Pokok-Pokok Pikiran Mardigu
Gagasan-gagasan Mardigu yang menjadi fokus analisis
ini, terutama yang diekspresikan dalam video-videonya, mencakup beberapa pilar
utama. Pertama, advokasi kuat terhadap penerapan Modern Monetary
Theory (MMT), yang diterjemahkannya sebagai kebijakan “cetak uang” (printing
money). Menurutnya, kebijakan ini memungkinkan Indonesia untuk
membiayai pembangunan secara mandiri tanpa harus bergantung pada utang luar
negeri yang didominasi Dolar Amerika Serikat.

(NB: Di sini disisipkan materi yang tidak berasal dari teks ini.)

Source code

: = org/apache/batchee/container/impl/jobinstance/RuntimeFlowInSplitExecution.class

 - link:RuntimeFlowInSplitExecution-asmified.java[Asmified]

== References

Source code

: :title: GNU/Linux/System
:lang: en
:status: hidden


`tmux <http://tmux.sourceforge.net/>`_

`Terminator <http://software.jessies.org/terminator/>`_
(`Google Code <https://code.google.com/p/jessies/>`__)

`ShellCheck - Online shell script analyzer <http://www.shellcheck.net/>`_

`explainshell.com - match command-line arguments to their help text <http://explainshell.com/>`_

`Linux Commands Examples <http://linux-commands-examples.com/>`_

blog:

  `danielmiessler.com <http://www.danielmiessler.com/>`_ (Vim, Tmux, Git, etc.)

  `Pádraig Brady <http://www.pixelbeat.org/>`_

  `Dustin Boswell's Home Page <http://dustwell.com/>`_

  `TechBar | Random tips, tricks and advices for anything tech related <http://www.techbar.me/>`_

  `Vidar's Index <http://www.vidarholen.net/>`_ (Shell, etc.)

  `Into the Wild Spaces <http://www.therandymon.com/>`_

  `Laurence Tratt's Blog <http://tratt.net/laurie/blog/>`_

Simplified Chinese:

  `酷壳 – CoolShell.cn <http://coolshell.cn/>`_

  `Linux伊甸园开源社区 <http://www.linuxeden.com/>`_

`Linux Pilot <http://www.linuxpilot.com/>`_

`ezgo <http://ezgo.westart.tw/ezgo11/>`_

Ia mengklaim telah
mempromosikan gagasan ini sejak 2016-2017, dengan argumen bahwa risiko inflasi
yang sering diasosiasikan dengan pencetakan uang hanya relevan dalam kondisi ekonomi normal, bukan dalam situasi krisis.
Kedua, kritik
tajam yang diarahkan kepada Menteri Keuangan Sri Mulyani Indrawati.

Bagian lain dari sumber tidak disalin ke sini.